Page MenuHomePhabricator

Eliminate unnecessary duplicate parses (2021-2022)
Closed, ResolvedPublic

Description

Since the duplicate parse detection was improved in T288707 we now have a Logstash dashboard for duplicated parses.

We shouldn't be parsing the same content twice in the same request.

Event Timeline

Is this actually a tracking task? It seems to me that we're going to find and eliminate all issues and then this will be done and mark Resolved, which makes this just a task…

Pchelolo renamed this task from Tracking: duplicate parses to Eliminate unnecessary duplicate parses.Oct 4 2021, 6:33 PM
Pchelolo updated the task description. (Show Details)

Now it's not tracking :)

The proofread ones are actually false positive. The way it works is that ProofreadPage content handler's fillParserOutput basically prepends some wikitext to the page, creates a wikitext content handler and calls getParserOutput on that. Triggering error.

Change 753696 had a related patch set uploaded (by Ladsgroup; author: Amir Sarabadani):

[mediawiki/extensions/ProofreadPage@master] Use fillParserOutput instead of getParserOutput.

https://gerrit.wikimedia.org/r/753696

Change 753696 merged by jenkins-bot:

[mediawiki/extensions/ProofreadPage@master] Use fillParserOutputInternal instead of getParserOutput.

https://gerrit.wikimedia.org/r/753696

Change 754598 had a related patch set uploaded (by Ladsgroup; author: Amir Sarabadani):

[mediawiki/extensions/ProofreadPage@wmf/1.38.0-wmf.17] Use fillParserOutputInternal instead of getParserOutput.

https://gerrit.wikimedia.org/r/754598

Change 754598 merged by jenkins-bot:

[mediawiki/extensions/ProofreadPage@wmf/1.38.0-wmf.17] Use fillParserOutputInternal instead of getParserOutput.

https://gerrit.wikimedia.org/r/754598

Mentioned in SAL (#wikimedia-operations) [2022-01-18T08:37:45Z] <ladsgroup@deploy1002> Synchronized php-1.38.0-wmf.17/extensions/ProofreadPage/includes/Page/PageContentHandler.php: Backport: [[gerrit:754598|Use fillParserOutputInternal instead of getParserOutput. (T292300)]] (duration: 00m 51s)

Change 754868 had a related patch set uploaded (by Ladsgroup; author: Amir Sarabadani):

[mediawiki/extensions/FlaggedRevs@master] Avoid double parsing

https://gerrit.wikimedia.org/r/754868

Change 754868 merged by jenkins-bot:

[mediawiki/extensions/FlaggedRevs@master] Avoid double parsing

https://gerrit.wikimedia.org/r/754868

Change 755406 had a related patch set uploaded (by Ladsgroup; author: Amir Sarabadani):

[mediawiki/extensions/FlaggedRevs@wmf/1.38.0-wmf.18] Avoid double parsing

https://gerrit.wikimedia.org/r/755406

Change 755406 abandoned by Ladsgroup:

[mediawiki/extensions/FlaggedRevs@wmf/1.38.0-wmf.18] Avoid double parsing

Reason:

I don't have time to babysit the deployment :( I let it go with the train

https://gerrit.wikimedia.org/r/755406

After lots of clean up being done you still see a lot of duplicate parses but a good look at it (which I did today) basically says most of them either useless or not important. Take for example the jobrunners which is 80% of the whole duplicate parses and 1K logs per minute.

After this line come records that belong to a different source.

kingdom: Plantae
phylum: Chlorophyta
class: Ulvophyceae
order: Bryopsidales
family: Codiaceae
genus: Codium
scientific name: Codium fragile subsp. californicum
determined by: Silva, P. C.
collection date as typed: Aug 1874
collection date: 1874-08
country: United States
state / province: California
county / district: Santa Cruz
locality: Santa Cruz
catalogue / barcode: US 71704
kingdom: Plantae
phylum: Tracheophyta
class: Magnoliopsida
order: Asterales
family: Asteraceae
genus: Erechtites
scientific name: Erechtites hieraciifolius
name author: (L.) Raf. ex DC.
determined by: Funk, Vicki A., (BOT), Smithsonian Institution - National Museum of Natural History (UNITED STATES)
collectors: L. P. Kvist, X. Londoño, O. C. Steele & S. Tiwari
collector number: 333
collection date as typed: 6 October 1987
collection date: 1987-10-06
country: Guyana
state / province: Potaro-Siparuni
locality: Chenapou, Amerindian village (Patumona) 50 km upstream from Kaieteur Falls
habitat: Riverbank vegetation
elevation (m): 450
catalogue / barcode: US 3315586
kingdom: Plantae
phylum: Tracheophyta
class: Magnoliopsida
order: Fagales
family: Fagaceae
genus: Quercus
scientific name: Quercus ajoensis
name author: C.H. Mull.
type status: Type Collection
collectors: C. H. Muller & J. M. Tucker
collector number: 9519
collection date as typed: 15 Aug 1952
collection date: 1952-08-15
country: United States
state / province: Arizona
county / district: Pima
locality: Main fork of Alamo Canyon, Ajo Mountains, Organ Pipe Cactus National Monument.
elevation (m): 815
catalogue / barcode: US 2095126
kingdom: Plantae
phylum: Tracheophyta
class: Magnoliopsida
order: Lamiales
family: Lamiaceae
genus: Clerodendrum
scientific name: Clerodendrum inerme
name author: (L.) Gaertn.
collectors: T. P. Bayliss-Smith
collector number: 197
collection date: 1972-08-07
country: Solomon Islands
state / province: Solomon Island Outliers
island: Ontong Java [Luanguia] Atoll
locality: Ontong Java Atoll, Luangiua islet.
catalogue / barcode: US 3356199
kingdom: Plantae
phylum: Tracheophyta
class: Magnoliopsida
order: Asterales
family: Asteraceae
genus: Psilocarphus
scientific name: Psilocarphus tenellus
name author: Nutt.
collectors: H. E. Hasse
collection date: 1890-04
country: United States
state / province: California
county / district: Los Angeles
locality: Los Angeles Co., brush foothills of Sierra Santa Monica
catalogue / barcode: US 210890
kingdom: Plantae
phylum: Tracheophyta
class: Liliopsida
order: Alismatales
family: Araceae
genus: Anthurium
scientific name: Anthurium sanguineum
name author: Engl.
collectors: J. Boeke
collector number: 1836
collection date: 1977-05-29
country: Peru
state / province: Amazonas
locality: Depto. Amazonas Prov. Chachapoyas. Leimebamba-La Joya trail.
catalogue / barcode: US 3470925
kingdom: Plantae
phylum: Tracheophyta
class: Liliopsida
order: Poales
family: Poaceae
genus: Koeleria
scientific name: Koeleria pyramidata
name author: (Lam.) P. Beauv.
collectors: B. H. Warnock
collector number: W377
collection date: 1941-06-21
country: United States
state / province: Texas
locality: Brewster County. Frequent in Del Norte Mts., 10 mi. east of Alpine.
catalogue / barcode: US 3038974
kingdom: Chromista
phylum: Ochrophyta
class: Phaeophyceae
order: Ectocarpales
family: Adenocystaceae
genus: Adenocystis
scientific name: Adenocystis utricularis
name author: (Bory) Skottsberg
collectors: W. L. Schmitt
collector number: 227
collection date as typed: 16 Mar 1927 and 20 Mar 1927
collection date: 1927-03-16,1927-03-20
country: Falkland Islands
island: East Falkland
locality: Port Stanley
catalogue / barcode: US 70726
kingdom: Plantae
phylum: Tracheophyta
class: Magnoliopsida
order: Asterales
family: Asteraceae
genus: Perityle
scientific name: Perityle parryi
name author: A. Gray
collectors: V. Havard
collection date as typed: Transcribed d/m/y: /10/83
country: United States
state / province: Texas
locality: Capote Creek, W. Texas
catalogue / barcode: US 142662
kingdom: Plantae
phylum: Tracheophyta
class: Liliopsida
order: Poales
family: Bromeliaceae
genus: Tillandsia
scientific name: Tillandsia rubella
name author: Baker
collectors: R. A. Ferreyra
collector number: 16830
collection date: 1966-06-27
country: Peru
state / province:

It's coming from three jobs:

  • CirrusSearch job
    • Only happens on Wikidata and while being a lot, it doesn't produce HTML and doesn't call term store so it's cheap.
  • CategoryMembershipChangeJob
    • It happens in small degree, 10 per minute. Mostly in commons.
  • RefreshLinksJob
    • Rather smaller size, 300 per minute. Almost exclusively on commons, probably because of MCR so not a really big issue

We can chase the long tail but it's going to be hard and too little gain.

Krinkle renamed this task from Eliminate unnecessary duplicate parses to Eliminate unnecessary duplicate parses (2021-2022).Sep 16 2023, 7:07 AM
Krinkle closed this task as Resolved.
Krinkle assigned this task to Ladsgroup.
Krinkle added a subscriber: Krinkle.

Closing as many improvements have been made. Meanwhile we're several reorgs and staff losses onwards with this untouched for 1.5 year. Best to track future work in a new task as part of a goal separate from the now-closed T277788: Save Timing improvements (2021-2022).